When the vet checked out Neville's lump, she didn't immediately think it was cancer, which was a good sign. But it didn't exactly feel like a lump of pus either. But it was behaving a little like an infection in that it was suddenly leaking some sort of fluid. It was a possible it was a tooth abscess or a salivary gland infection. The vet took a few samples to be professionally analyzed and prescribed a course of antibiotics should it prove to be an infection. Then the vet tech came in with the bill, and somehow it was over $400. Gretchen grumbled a little, particularly at the "OSHA compliance fee," which is exactly the sort of junk fee you can expect from a vet office that starts saying on their answering machine that the messages miight be used for training purposes while referring to employees as "team members." (Yes, the Hurley vet now does these things.)

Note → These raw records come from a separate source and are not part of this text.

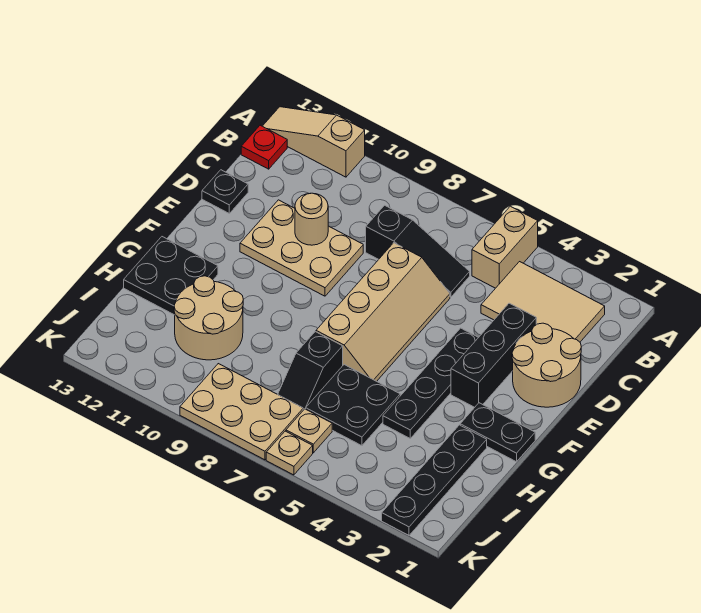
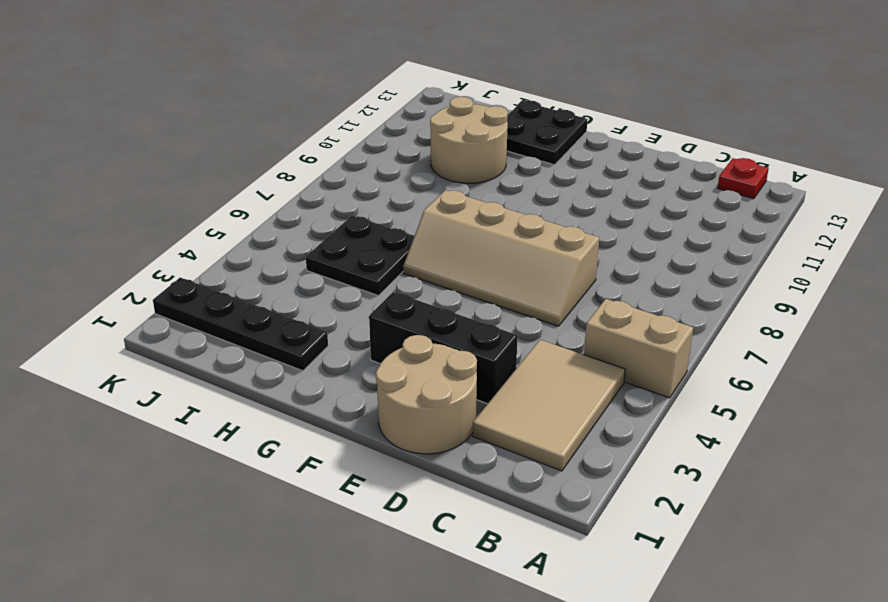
none -> tan slope A11:A13 level 1 top 11
none -> black slope C6:C8 level 1 top 8
none -> tan plate D9:E11 level 1

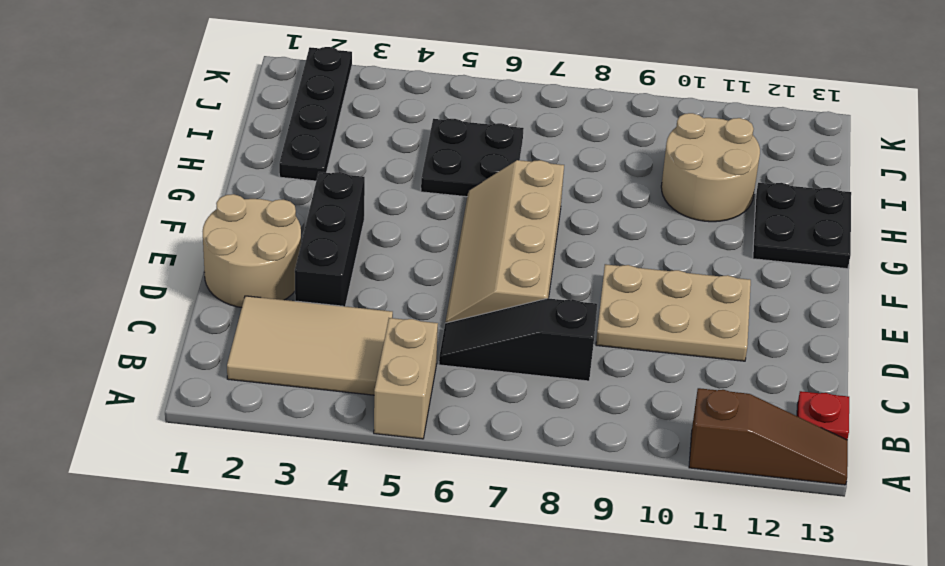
brown slope A11:A13 level 1 top 11 -> tan slope A11:A13 level 1 top 11
none -> black plate D13 level 1
none -> black plate E4:H4 level 1
none -> black plate G1:G2 level 1

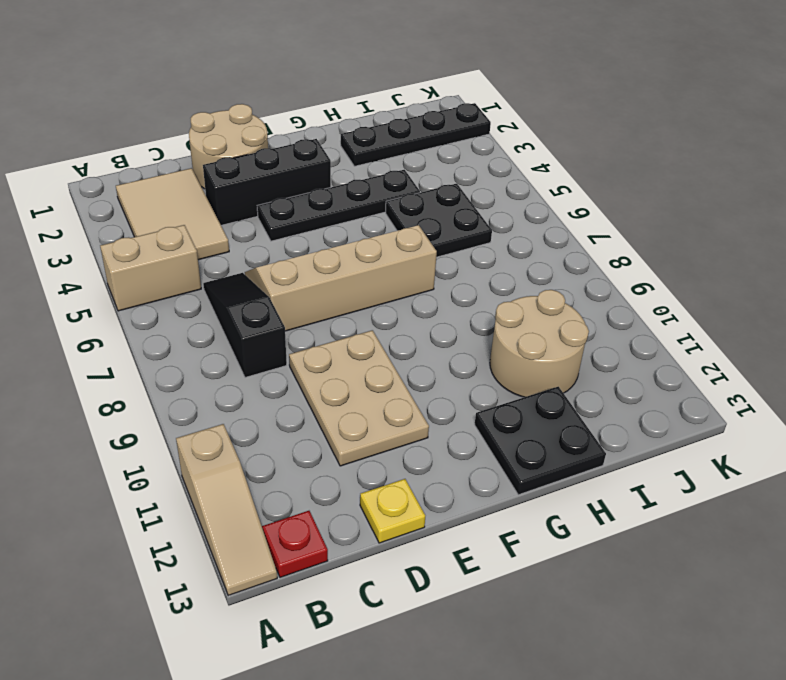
yellow plate D13 level 1 -> black plate D13 level 1
none -> black plate G1:G2 level 1
none -> black slope H7:I7 level 1 top H
none -> tan plate J6 level 1

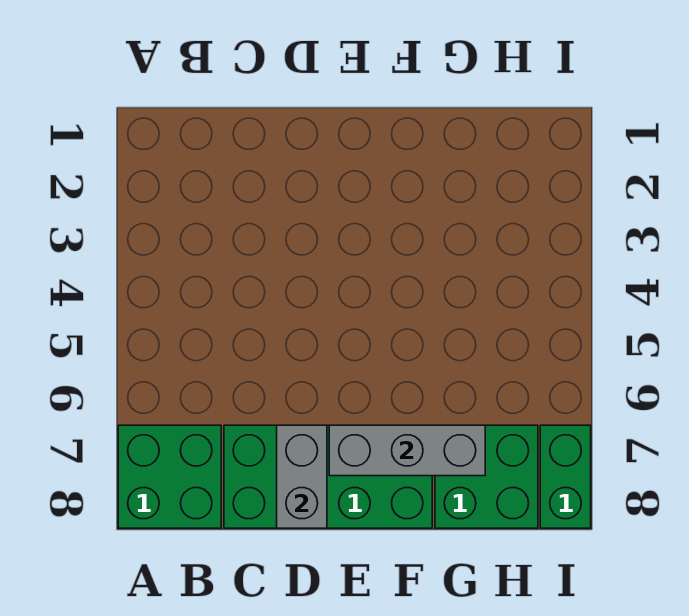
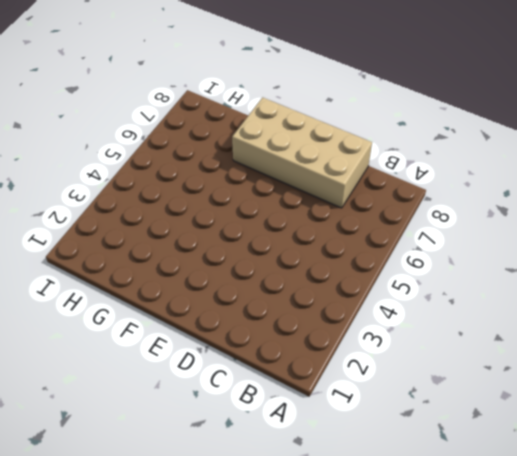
tan brick C7:F8 level 1 -> green brick C7:F8 level 1
none -> green brick A7:B8 level 1
none -> green brick G7:H8 level 1

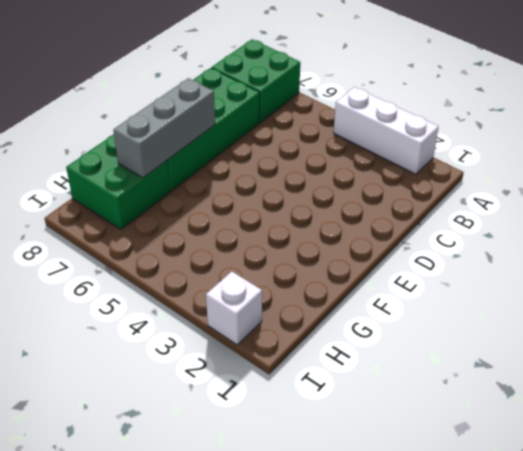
white brick A2:A4 level 1 -> none
white brick I2 level 1 -> none
none -> green brick I7:I8 level 1
none -> grey brick D7:D8 level 2

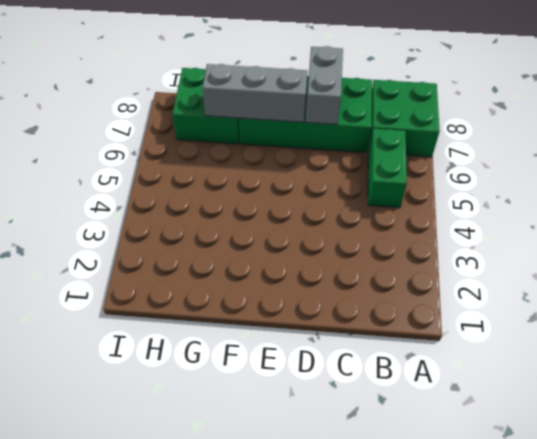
green brick B5:B6 level 1 -> green brick I7:I8 level 1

Gretchen expected a quiet day at the Golden Notebook today, so she brought both Neville and Charlotte. Though Charlotte is a little high-energy to be a bookstore dog, the main thing keeping Gretchen from taking her in the past was the fact that the front door didn't latch and could be pushed open if not dead-bolted (that is, whenever the store was open for business). But that door has since been fixed.
I'm always a little fascinated with large amounts of snow and find little projects to do in it. When I was kid, I would build beasts and buildings from the snow, but I'd also make elaborate path systems for the chickens. Today I dug a path to the woodshed (as our indoor wood supply is rapidly depleting) and then made another path connecting the woodshed to the dog house, which another path already ran to (since Charlotte likes to carry fun things to lick out to the dog house to work on).
I resumed work on my I2C bootloader project, using the serial logging capability to closely investigate where exactly the code was reaching. In so doing, I found I could reliably switch to the bootloader and begin writing a new sketch with it. It would crap out after 128 bytes, but I confirmed with a hex editor that the first 128 bytes were indeed correct. So then I turned to ChatGPT, providing code and logs and asking what might go wrong. Again it confidently gave me code to implement, which I did on the off-chance it would work. But if anything, it seemed to be making my system work worse, not better. I should know better, but I do it anyway.
This evening I made spaghetti with a side frying pan of Impossible sausage, somewhat-dehydrated mushrooms, and onions. The episode of Nathan For You that we watched tonight was the one where Nathan fakes a video of a little pig saving a drowning baby goat, a video that actually went mega-viral back when the series was being produced (in 20212 or 2013).